> [ZUR AUFGABE]
Gib bitte den gesamten transkribierten Text aus den Daten Zeile für Zeile unverändert wieder, ohne die Bilder.

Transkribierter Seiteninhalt
·····

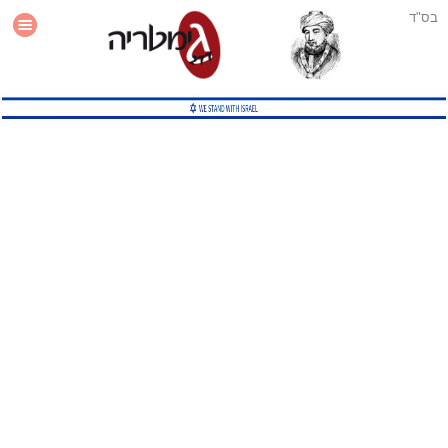
בס"ד
עזרה
סטטיסטיקה
תוסף גימטריה לאתר
גמטריה מתקדמת
שיטות גמטריה נוספות
גמטריה בטוויטר
English Gematria
Latin Gematria
תוסף גימטריה לדפדפן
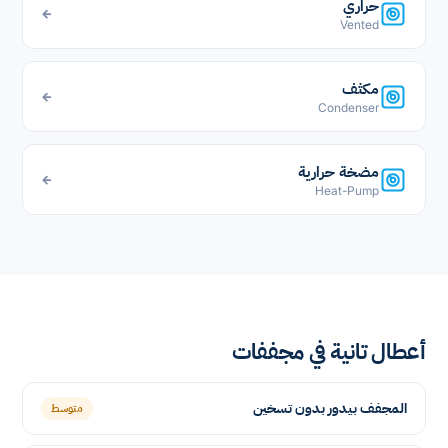
حراري
←
Vented
مكثف
←
Condenser
مضخة حرارية
←
Heat-Pump
أعطال تانية في مجففات
المجفف بيدور بدون تسخين
متوسط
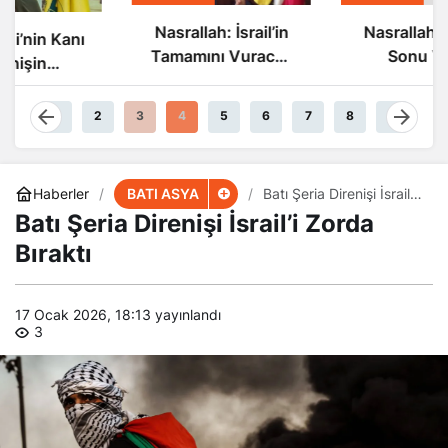
Nasrallah: İsrail’in
Nasrallah: İsrail’in
Tamamını Vuracak
Sonu Yakın
Güçteyiz
1
2
3
4
5
6
7
8
9
BATI ASYA
Haberler
Batı Şeria Direnişi İsrail’i
Zorda Bıraktı
Batı Şeria Direnişi İsrail’i Zorda
Bıraktı
17 Ocak 2026, 18:13
yayınlandı
3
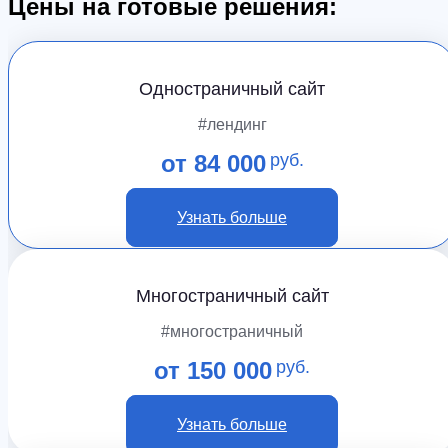
Цены на готовые решения:
Одностраничный сайт
#лендинг
от 84 000
руб.
Узнать больше
Многостраничный сайт
#многостраничный
от 150 000
руб.
Узнать больше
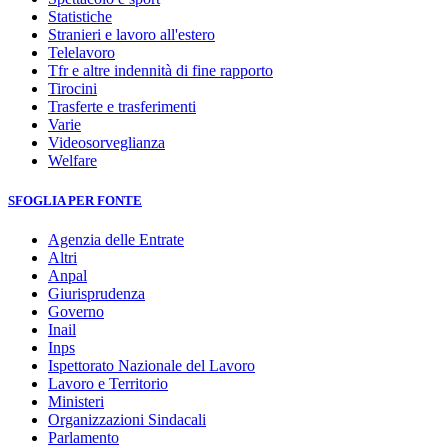
Statistiche
Stranieri e lavoro all'estero
Telelavoro
Tfr e altre indennità di fine rapporto
Tirocini
Trasferte e trasferimenti
Varie
Videosorveglianza
Welfare
SFOGLIA PER FONTE
Agenzia delle Entrate
Altri
Anpal
Giurisprudenza
Governo
Inail
Inps
Ispettorato Nazionale del Lavoro
Lavoro e Territorio
Ministeri
Organizzazioni Sindacali
Parlamento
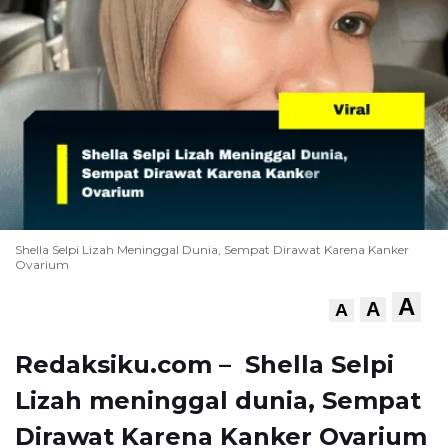
Shella Selpi Lizah Meninggal Dunia, Sempat Dirawat Karena Kanker
Ovarium
A
A
A
Redaksiku.com – Shella Selpi
Lizah meninggal dunia, Sempat
Dirawat Karena Kanker Ovarium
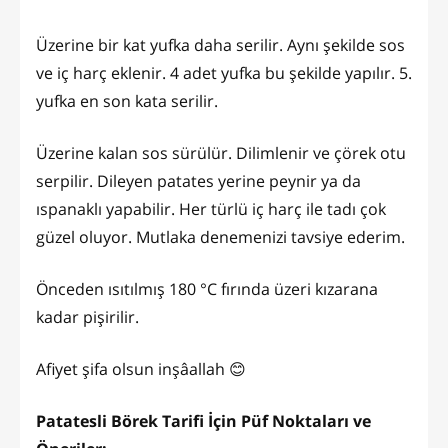
Üzerine bir kat yufka daha serilir. Aynı şekilde sos
ve iç harç eklenir. 4 adet yufka bu şekilde yapılır. 5.
yufka en son kata serilir.
Üzerine kalan sos sürülür. Dilimlenir ve çörek otu
serpilir. Dileyen patates yerine peynir ya da
ıspanaklı yapabilir. Her türlü iç harç ile tadı çok
güzel oluyor. Mutlaka denemenizi tavsiye ederim.
Önceden ısıtılmış 180 °C fırında üzeri kızarana
kadar pişirilir.
Afiyet şifa olsun inşâallah 😊
Patatesli Börek Tarifi İçin Püf Noktaları ve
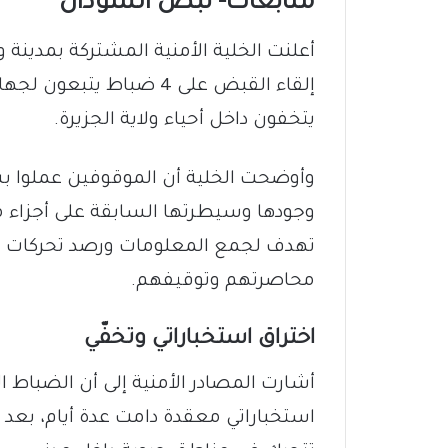
متابعات- نبض السودان
​أعلنت الخلية الأمنية المشتركة بمدينة
إلقاء القبض على 4 ضباط ي
يتخفون داخل أحياء ولاية الجزيرة.
وأوضحت الخلية أن الموقوفين عملوا بش
وجودها وسيطرتها السابقة على أجزاء م
تهدف لجمع المعلومات ورصد تحركات ال
محاصرتهم وتوقيفهم.
​اختراق استخباراتي وتخفّي
​أشارت المصادر الأمنية إلى أن الضباط 
استخباراتي معقدة دامت عدة أيام، بعد 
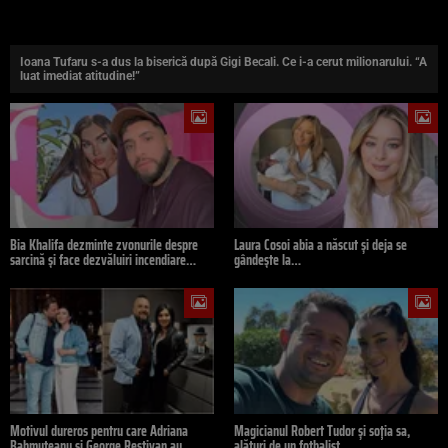
Ioana Tufaru s-a dus la biserică după Gigi Becali. Ce i-a cerut milionarului. “A
luat imediat atitudine!”
Bia Khalifa dezminte zvonurile despre
Laura Cosoi abia a născut și deja se
sarcină și face dezvăluiri incendiare…
gândește la…
Motivul dureros pentru care Adriana
Magicianul Robert Tudor și soția sa,
Bahmuțeanu și George Restivan au…
alături de un fotbalist…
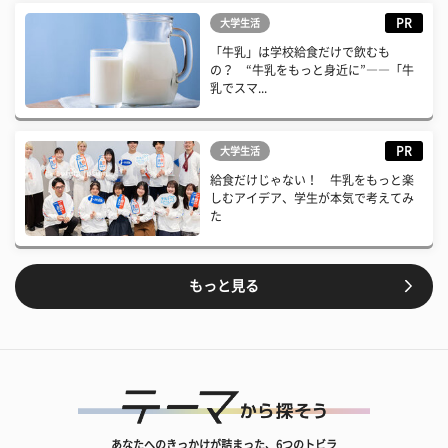
PR
大学生活
「牛乳」は学校給食だけで飲むも
の？ “牛乳をもっと身近に”――「牛
乳でスマ...
PR
大学生活
給食だけじゃない！ 牛乳をもっと楽
しむアイデア、学生が本気で考えてみ
た
もっと見る
あなたへのきっかけが詰まった、6つのトビラ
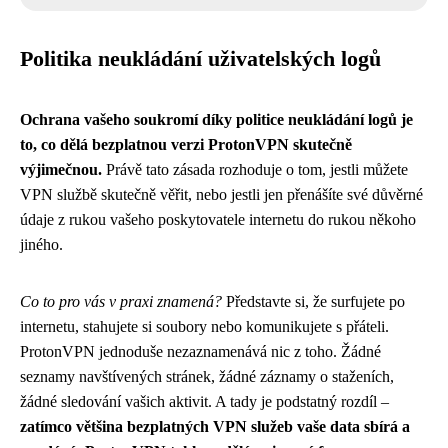
Politika neukládání uživatelských logů
Ochrana vašeho soukromí díky politice neukládání logů je
to, co dělá bezplatnou verzi ProtonVPN skutečně
výjimečnou.
Právě tato zásada rozhoduje o tom, jestli můžete
VPN službě skutečně věřit, nebo jestli jen přenášíte své důvěrné
údaje z rukou vašeho poskytovatele internetu do rukou někoho
jiného.
Co to pro vás v praxi znamená?
Představte si, že surfujete po
internetu, stahujete si soubory nebo komunikujete s přáteli.
ProtonVPN jednoduše nezaznamenává nic z toho. Žádné
seznamy navštívených stránek, žádné záznamy o staženích,
žádné sledování vašich aktivit. A tady je podstatný rozdíl –
zatímco většina bezplatných VPN služeb vaše data sbírá a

·····

> [ERGEBNIS DER AUFGABE]
בס"ד
עזרה
סטטיסטיקה
תוסף גימטריה לאתר
גמטריה מתקדמת
שיטות גמטריה נוספות
גמטריה בטוויטר
English Gematria
Latin Gematria
תוסף גימטריה לדפדפן
حراري
←
Vented
مكثف
←
Condenser
مضخة حرارية
←
Heat-Pump
أعطال تانية في مجففات
المجفف بيدور بدون تسخين
متوسط
Nasrallah: İsrail’in
Nasrallah: İsrail’in
Tamamını Vuracak
Sonu Yakın
Güçteyiz
1
2
3
4
5
6
7
8
9
BATI ASYA
Haberler
Batı Şeria Direnişi İsrail’i
Zorda Bıraktı
Batı Şeria Direnişi İsrail’i Zorda
Bıraktı
17 Ocak 2026, 18:13
yayınlandı
3
Цены на готовые решения:
Одностраничный сайт
#лендинг
от 84 000
руб.
Узнать больше
Многостраничный сайт
#многостраничный
от 150 000
руб.
Узнать больше
Statistiche
Stranieri e lavoro all'estero
Telelavoro
Tfr e altre indennità di fine rapporto
Tirocini
Trasferte e trasferimenti
Varie
Videosorveglianza
Welfare
SFOGLIA PER FONTE
Agenzia delle Entrate
Altri
Anpal
Giurisprudenza
Governo
Inail
Inps
Ispettorato Nazionale del Lavoro
Lavoro e Territorio
Ministeri
Organizzazioni Sindacali
Parlamento
Shella Selpi Lizah Meninggal Dunia, Sempat Dirawat Karena Kanker
Ovarium
A
A
A
Redaksiku.com – Shella Selpi
Lizah meninggal dunia, Sempat
Dirawat Karena Kanker Ovarium
Üzerine bir kat yufka daha serilir. Aynı şekilde sos
ve iç harç eklenir. 4 adet yufka bu şekilde yapılır. 5.
yufka en son kata serilir.
Üzerine kalan sos sürülür. Dilimlenir ve çörek otu
serpilir. Dileyen patates yerine peynir ya da
ıspanaklı yapabilir. Her türlü iç harç ile tadı çok
güzel oluyor. Mutlaka denemenizi tavsiye ederim.
Önceden ısıtılmış 180 °C fırında üzeri kızarana
kadar pişirilir.
Afiyet şifa olsun inşâallah 😊
Patatesli Börek Tarifi İçin Püf Noktaları ve
متابعات- نبض السودان
​أعلنت الخلية الأمنية المشتركة بمدينة
إلقاء القبض على 4 ضباط ي
يتخفون داخل أحياء ولاية الجزيرة.
وأوضحت الخلية أن الموقوفين عملوا بش
وجودها وسيطرتها السابقة على أجزاء م
تهدف لجمع المعلومات ورصد تحركات ال
محاصرتهم وتوقيفهم.
​اختراق استخباراتي وتخفّي
​أشارت المصادر الأمنية إلى أن الضباط 
استخباراتي معقدة دامت عدة أيام، بعد 
Ioana Tufaru s-a dus la biserică după Gigi Becali. Ce i-a cerut milionarului. “A
luat imediat atitudine!”
Bia Khalifa dezminte zvonurile despre
Laura Cosoi abia a născut și deja se
sarcină și face dezvăluiri incendiare…
gândește la…
Motivul dureros pentru care Adriana
Magicianul Robert Tudor și soția sa,
Bahmuțeanu și George Restivan au…
alături de un fotbalist…
PR
大学生活
「牛乳」は学校給食だけで飲むも
の？ “牛乳をもっと身近に”――「牛
乳でスマ...
PR
大学生活
給食だけじゃない！ 牛乳をもっと楽
しむアイデア、学生が本気で考えてみ
た
もっと見る
あなたへのきっかけが詰まった、6つのトビラ
Politika neukládání uživatelských logů
Ochrana vašeho soukromí díky politice neukládání logů je
to, co dělá bezplatnou verzi ProtonVPN skutečně
výjimečnou.
Právě tato zásada rozhoduje o tom, jestli můžete
VPN službě skutečně věřit, nebo jestli jen přenášíte své důvěrné
údaje z rukou vašeho poskytovatele internetu do rukou někoho
jiného.
Co to pro vás v praxi znamená?
Představte si, že surfujete po
internetu, stahujete si soubory nebo komunikujete s přáteli.
ProtonVPN jednoduše nezaznamenává nic z toho. Žádné
seznamy navštívených stránek, žádné záznamy o staženích,
žádné sledování vašich aktivit. A tady je podstatný rozdíl –
zatímco většina bezplatných VPN služeb vaše data sbírá a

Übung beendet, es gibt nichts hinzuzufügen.